[RECORDS PROVIDED Boundary: Start]

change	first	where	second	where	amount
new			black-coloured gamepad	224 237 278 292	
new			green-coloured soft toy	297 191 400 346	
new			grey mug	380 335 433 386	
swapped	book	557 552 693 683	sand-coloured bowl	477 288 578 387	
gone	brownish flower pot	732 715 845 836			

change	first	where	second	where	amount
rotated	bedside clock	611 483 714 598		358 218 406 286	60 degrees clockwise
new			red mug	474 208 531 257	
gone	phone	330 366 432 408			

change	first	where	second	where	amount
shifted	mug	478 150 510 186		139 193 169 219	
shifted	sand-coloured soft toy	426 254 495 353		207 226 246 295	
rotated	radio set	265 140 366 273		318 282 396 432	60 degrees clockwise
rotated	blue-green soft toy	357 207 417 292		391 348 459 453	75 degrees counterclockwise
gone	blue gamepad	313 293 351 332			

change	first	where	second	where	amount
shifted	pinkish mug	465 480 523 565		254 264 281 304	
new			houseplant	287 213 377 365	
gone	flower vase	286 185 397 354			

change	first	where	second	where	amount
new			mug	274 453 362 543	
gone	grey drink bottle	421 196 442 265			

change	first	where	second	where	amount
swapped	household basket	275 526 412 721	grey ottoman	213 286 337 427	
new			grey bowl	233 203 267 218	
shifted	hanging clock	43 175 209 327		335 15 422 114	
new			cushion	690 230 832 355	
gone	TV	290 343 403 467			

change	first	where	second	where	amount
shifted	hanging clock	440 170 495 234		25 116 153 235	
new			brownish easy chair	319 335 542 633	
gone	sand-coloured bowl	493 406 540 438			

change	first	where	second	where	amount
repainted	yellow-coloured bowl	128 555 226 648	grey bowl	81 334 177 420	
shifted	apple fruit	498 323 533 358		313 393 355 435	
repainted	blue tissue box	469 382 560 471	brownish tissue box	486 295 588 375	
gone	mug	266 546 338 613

[RECORDS PROVIDED Boundary: End]

## PROMPT
So that no detail is lost, give every line of the data again exactly.

## OUTPUT OF THE EXERCISE
change	first	where	second	where	amount
new			black-coloured gamepad	224 237 278 292	
new			green-coloured soft toy	297 191 400 346	
new			grey mug	380 335 433 386	
swapped	book	557 552 693 683	sand-coloured bowl	477 288 578 387	
gone	brownish flower pot	732 715 845 836			

change	first	where	second	where	amount
rotated	bedside clock	611 483 714 598		358 218 406 286	60 degrees clockwise
new			red mug	474 208 531 257	
gone	phone	330 366 432 408			

change	first	where	second	where	amount
shifted	mug	478 150 510 186		139 193 169 219	
shifted	sand-coloured soft toy	426 254 495 353		207 226 246 295	
rotated	radio set	265 140 366 273		318 282 396 432	60 degrees clockwise
rotated	blue-green soft toy	357 207 417 292		391 348 459 453	75 degrees counterclockwise
gone	blue gamepad	313 293 351 332			

change	first	where	second	where	amount
shifted	pinkish mug	465 480 523 565		254 264 281 304	
new			houseplant	287 213 377 365	
gone	flower vase	286 185 397 354			

change	first	where	second	where	amount
new			mug	274 453 362 543	
gone	grey drink bottle	421 196 442 265			

change	first	where	second	where	amount
swapped	household basket	275 526 412 721	grey ottoman	213 286 337 427	
new			grey bowl	233 203 267 218	
shifted	hanging clock	43 175 209 327		335 15 422 114	
new			cushion	690 230 832 355	
gone	TV	290 343 403 467			

change	first	where	second	where	amount
shifted	hanging clock	440 170 495 234		25 116 153 235	
new			brownish easy chair	319 335 542 633	
gone	sand-coloured bowl	493 406 540 438			

change	first	where	second	where	amount
repainted	yellow-coloured bowl	128 555 226 648	grey bowl	81 334 177 420	
shifted	apple fruit	498 323 533 358		313 393 355 435	
repainted	blue tissue box	469 382 560 471	brownish tissue box	486 295 588 375	
gone	mug	266 546 338 613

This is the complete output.